*Task:* Starting at the line that contains "#d8e6dc; stroke-width: 13" and ending at the line that contains "#14181c; stroke-width: 18", the lines below are to be given again exactly, with nothing added.

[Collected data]
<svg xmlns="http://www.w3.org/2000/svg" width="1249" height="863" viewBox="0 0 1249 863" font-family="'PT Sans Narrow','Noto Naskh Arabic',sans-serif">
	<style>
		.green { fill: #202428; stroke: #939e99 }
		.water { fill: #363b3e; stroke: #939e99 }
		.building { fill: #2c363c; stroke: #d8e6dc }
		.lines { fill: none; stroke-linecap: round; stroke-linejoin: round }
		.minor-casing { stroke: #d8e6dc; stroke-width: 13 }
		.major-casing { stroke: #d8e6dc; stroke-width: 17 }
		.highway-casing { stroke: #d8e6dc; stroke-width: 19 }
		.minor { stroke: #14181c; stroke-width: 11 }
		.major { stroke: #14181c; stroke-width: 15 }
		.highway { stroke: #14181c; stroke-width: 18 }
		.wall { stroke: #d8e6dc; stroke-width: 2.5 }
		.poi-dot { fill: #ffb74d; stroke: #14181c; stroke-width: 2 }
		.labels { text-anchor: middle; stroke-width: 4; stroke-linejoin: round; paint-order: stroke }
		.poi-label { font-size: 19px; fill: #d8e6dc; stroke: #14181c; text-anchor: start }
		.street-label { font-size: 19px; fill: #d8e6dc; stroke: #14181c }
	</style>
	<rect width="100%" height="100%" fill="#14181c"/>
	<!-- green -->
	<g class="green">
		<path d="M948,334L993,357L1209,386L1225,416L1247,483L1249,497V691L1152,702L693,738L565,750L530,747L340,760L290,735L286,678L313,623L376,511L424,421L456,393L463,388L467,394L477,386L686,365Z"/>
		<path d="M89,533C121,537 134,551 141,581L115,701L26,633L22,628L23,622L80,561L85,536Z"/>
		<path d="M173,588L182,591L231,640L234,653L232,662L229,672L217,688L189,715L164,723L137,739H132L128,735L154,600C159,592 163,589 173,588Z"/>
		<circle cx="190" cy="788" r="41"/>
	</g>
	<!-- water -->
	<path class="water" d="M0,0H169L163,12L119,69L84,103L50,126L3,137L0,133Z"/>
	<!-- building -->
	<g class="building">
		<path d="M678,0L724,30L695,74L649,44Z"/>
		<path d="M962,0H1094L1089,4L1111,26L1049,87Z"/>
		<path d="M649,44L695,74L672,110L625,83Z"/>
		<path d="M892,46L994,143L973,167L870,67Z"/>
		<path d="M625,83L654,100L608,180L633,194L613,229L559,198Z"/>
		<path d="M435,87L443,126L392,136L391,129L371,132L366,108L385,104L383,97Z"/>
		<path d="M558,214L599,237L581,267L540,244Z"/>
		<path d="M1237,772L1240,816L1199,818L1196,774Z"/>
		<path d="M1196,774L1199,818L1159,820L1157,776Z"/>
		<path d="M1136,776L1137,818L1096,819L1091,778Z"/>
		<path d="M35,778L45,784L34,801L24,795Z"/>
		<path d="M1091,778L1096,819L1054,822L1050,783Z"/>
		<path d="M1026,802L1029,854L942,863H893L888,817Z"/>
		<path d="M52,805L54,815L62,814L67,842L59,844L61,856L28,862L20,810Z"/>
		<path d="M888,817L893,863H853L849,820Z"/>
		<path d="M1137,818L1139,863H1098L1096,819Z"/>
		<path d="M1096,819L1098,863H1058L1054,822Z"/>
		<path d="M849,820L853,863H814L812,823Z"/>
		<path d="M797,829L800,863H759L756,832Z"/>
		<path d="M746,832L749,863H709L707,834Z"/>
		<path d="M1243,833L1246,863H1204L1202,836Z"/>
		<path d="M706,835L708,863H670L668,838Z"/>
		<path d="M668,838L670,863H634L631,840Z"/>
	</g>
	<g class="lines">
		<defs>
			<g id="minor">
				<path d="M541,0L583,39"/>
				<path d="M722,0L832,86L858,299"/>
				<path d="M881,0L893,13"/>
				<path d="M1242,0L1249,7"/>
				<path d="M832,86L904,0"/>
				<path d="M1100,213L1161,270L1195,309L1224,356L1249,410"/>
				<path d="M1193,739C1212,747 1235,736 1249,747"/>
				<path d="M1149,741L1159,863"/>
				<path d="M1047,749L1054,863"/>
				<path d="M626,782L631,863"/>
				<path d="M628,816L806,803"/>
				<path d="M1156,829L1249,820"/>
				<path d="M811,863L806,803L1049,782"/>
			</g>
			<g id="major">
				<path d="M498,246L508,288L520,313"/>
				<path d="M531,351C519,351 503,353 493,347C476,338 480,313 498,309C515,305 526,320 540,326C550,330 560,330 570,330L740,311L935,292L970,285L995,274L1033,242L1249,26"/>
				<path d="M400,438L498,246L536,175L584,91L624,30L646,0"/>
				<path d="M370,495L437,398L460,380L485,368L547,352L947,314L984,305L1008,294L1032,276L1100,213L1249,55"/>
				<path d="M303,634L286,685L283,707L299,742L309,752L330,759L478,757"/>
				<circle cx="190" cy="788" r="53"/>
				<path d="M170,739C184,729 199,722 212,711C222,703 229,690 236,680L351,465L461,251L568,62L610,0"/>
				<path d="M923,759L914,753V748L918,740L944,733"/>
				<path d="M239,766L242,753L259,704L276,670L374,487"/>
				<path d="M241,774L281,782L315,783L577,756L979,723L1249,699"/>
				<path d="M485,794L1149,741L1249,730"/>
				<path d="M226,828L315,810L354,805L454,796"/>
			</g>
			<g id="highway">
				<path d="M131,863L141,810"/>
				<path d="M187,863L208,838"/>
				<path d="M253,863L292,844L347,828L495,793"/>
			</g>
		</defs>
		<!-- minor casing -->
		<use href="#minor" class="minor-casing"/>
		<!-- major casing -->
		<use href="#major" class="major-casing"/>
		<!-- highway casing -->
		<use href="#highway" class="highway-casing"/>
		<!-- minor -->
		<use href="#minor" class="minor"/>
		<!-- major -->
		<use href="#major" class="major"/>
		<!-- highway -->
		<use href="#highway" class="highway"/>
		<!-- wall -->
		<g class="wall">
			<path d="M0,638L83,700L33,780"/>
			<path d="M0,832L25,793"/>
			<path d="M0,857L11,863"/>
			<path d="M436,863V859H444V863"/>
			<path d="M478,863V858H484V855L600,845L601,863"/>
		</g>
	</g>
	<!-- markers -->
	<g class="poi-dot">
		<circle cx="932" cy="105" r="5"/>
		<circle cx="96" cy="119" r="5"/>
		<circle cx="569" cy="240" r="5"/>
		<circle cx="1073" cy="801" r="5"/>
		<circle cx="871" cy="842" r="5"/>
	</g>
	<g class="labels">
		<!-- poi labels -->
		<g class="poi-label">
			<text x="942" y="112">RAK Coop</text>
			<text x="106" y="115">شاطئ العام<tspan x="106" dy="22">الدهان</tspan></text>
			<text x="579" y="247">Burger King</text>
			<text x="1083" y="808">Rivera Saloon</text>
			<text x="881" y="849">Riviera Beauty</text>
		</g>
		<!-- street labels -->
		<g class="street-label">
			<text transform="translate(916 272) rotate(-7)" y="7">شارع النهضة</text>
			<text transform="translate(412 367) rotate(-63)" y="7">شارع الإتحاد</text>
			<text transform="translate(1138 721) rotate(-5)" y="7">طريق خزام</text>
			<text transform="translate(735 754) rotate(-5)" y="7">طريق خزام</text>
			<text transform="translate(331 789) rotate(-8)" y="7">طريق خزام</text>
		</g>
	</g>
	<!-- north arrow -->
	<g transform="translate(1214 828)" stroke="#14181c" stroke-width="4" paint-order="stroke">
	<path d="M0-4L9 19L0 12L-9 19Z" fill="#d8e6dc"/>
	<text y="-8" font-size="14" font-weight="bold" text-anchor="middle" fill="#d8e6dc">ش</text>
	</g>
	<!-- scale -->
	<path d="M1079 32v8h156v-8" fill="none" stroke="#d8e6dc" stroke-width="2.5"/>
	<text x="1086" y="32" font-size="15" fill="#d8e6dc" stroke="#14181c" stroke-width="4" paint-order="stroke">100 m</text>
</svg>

*Task result:*
		.minor-casing { stroke: #d8e6dc; stroke-width: 13 }
		.major-casing { stroke: #d8e6dc; stroke-width: 17 }
		.highway-casing { stroke: #d8e6dc; stroke-width: 19 }
		.minor { stroke: #14181c; stroke-width: 11 }
		.major { stroke: #14181c; stroke-width: 15 }
		.highway { stroke: #14181c; stroke-width: 18 }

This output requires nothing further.